Йен Пирс - Портрет
Написал я ее по самым невинным причинам, уверяю вас, и не собирался никому продавать. Но вы помните, как новости об этом человеке впервые дошли до нас? Некоторые пожимали плечами и отмахивались, ну а вы прониклись убеждением, что это величайшее открытие со времени… последнего величайшего открытия? Я был заинтригован и пошел к торговцу, у которого было несколько его картин.
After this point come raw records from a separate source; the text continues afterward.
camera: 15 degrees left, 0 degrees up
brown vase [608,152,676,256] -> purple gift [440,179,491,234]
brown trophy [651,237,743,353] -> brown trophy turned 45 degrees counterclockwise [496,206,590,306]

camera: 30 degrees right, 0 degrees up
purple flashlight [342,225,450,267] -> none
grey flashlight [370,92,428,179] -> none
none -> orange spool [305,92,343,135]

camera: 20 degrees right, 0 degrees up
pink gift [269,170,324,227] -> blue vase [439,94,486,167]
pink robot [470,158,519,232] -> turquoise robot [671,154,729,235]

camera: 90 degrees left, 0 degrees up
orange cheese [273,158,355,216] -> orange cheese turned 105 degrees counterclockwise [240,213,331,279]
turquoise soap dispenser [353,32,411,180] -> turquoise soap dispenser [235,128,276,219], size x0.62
Я внимательно их изучил, ну, вы знаете: сделал наброски, тщательно осмотрел каждую, попытался разгадать их. И ничего не добился, оказался в полном тупике. А потому решил написать такую же, посмотреть, не принесет ли она прозрения.
И опять ничего. Каким бы дарованием он ни обладал, к его технике оно отношения не имело; с технической точки зрения искусным художником его не назовешь, а я уже нашел свою простоту в Ист-Энде и не видел необходимости мчаться за ней в другое полушарие. Кроме того, они казались мне довольно-таки фальшивыми, и я жалел бедных туземок, наляпанных на его холсты. Марионетки и ничего больше — ни индивидуальности, ни собственного существования. Он их использовал, а не смотрел на них! Он уехал за полмира и все-таки видел только себя. Колониалисты хотя бы обеспечивают канализацией и железными дорогами тех, кого эксплуатируют. А он брал и ничего не давал взамен. Тем не менее я написал гогеновское полотно, и, видимо, недурное, поскольку оно одурачило не только вас, но и всех остальных.
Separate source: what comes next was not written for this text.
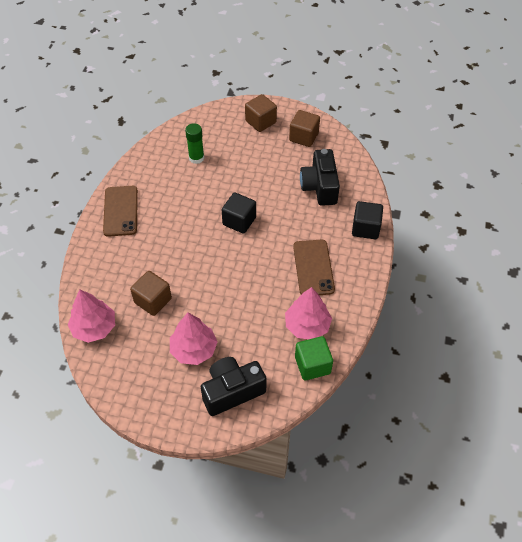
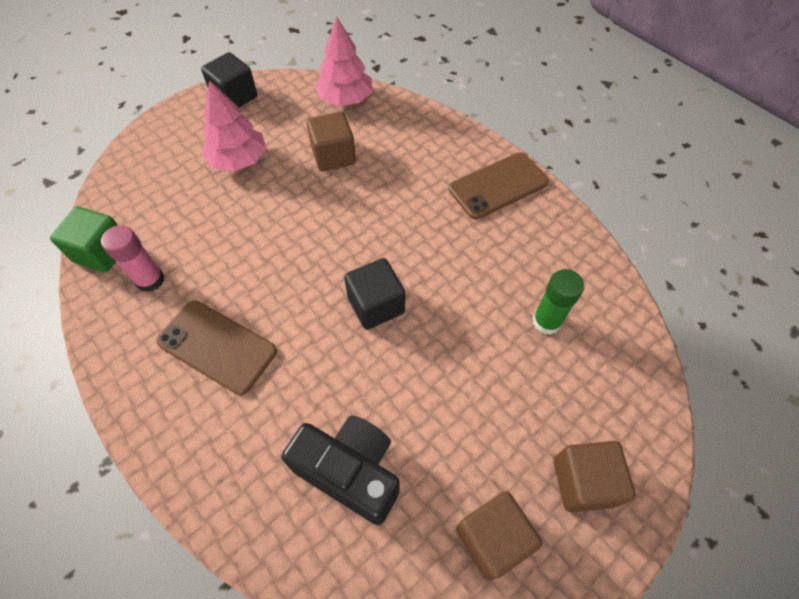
camera: 125 degrees right, 5 degrees up
brown phone [103,186,138,237] -> brown phone turned 60 degrees counterclockwise [449,152,549,219]
black camera [201,357,266,416] -> none
pink tree [285,287,332,339] -> pink glue stick [101,225,164,292]
black cube [352,201,383,239] -> black cube moved to [201,52,257,108]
Я намеревался, закончив его, снова использовать холст, но ко мне зашел Андерсон. Вскоре после того, как он бросил живопись и стал торговать картинами. «Нахожусь между художником и его публикой». Таково было его занятие, и он протиснул свое гибкое тельце в это пространство, беря больше, отдавая меньше. Рецепт блестящей карьеры для торговца. Вы, помнится, отнеслись к его решению с положенной презрительной брезгливостью и крайне критически отзывались о его бракосочетании с Маммоной, хотя я, собственно, никогда не замечал особой разницы между ним и вами.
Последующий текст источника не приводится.